Here are things your dentist might recommend you to go through:

Dental sealants

This is a protective sealant like a protective plastic coating on the chewing surface of back teeth. It seals off grooves and crannies that collect food, protecting tooth enamel from plaque and acid. The Centers for Disease Control and Prevention (CDC) also suggests sealants for the school-age group. Sealants last a long time but must be checked at frequent intervals.

Drink tap water

The tap water you see at public water taps has already added fluoride, which helps reduce tooth decay. The benefits easily available in tap water can greatly help, and you should consider having it frequently.

Avoid frequent sipping and snacking

It is better to avoid sipping and snacking frequently as the bacteria start attacking the moment you eat. Snacking throughout the day can put your teeth under continuous attack, making them prone to the cavity.

How to prevent stain?

Coffee, colas, tea, smoke, certain medications, acidic juices, and some pigmented foods can harm your white teeth. Though having white teeth for a lifetime happens only in movies, in reality, with age and time, you will lose teeth whiteness.

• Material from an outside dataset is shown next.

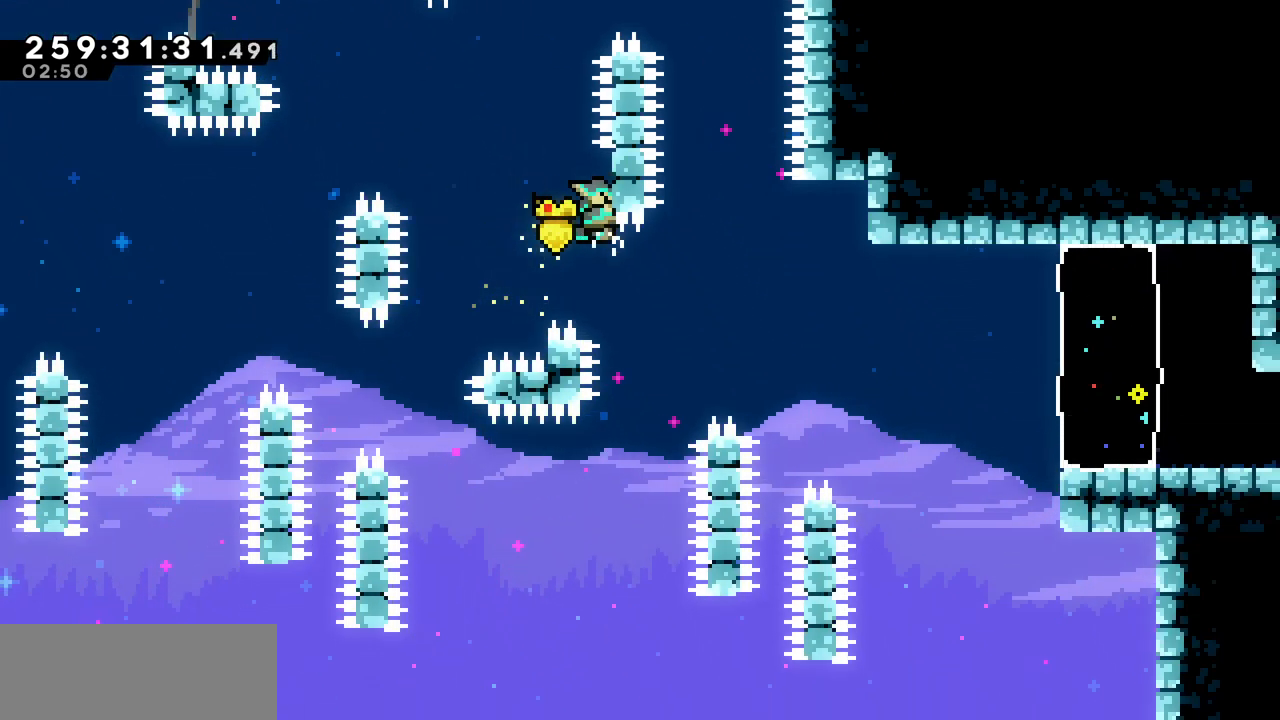
{"keys": ["right", "z"], "events": [[17, "down", "down"], [67, "down", "up"], [250, "x", "up"], [467, "right", "down"], [467, "z", "down"]]}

Over time, the enamel of your teeth will erode and crack, expose the dentin, and make the teeth weak. However, tooth stains can be prevented by doing a few common practices. Let’s find out what those are:

Rinsing and brushing

Regularly brushing and rinsing after every meal is the best way to deal with stains and discoloration. Suppose you cannot brush, at least after every meal, gulp water and swig it. This will make your mouth free from food particles and prevent staining.

Using an electric brush

Electronic toothbrushes are great for cleaning your teeth. Some advanced brushes also come with a water sprayer that helps in plaque removal.

Using a mouthwash

You need to use a mouthwash that has antibacterial qualities to reduce stains and catch plaque. Many whitening types of mouthwash are available by Listerine and Crest, which can help a lot.

Whitening toothpaste

Like mouthwashes, whitening toothpaste is also available to help remove stains and plaque. These toothpastes may contain gritty abrasives, which could erode your tooth enamel. But now manufacturers have better products with peroxide, which gives a better result.

Final thoughts

Now that you have come to the end of this article, I hope you can differentiate cavity vs stain. Moreover, now you can prevent it and also treat it when required.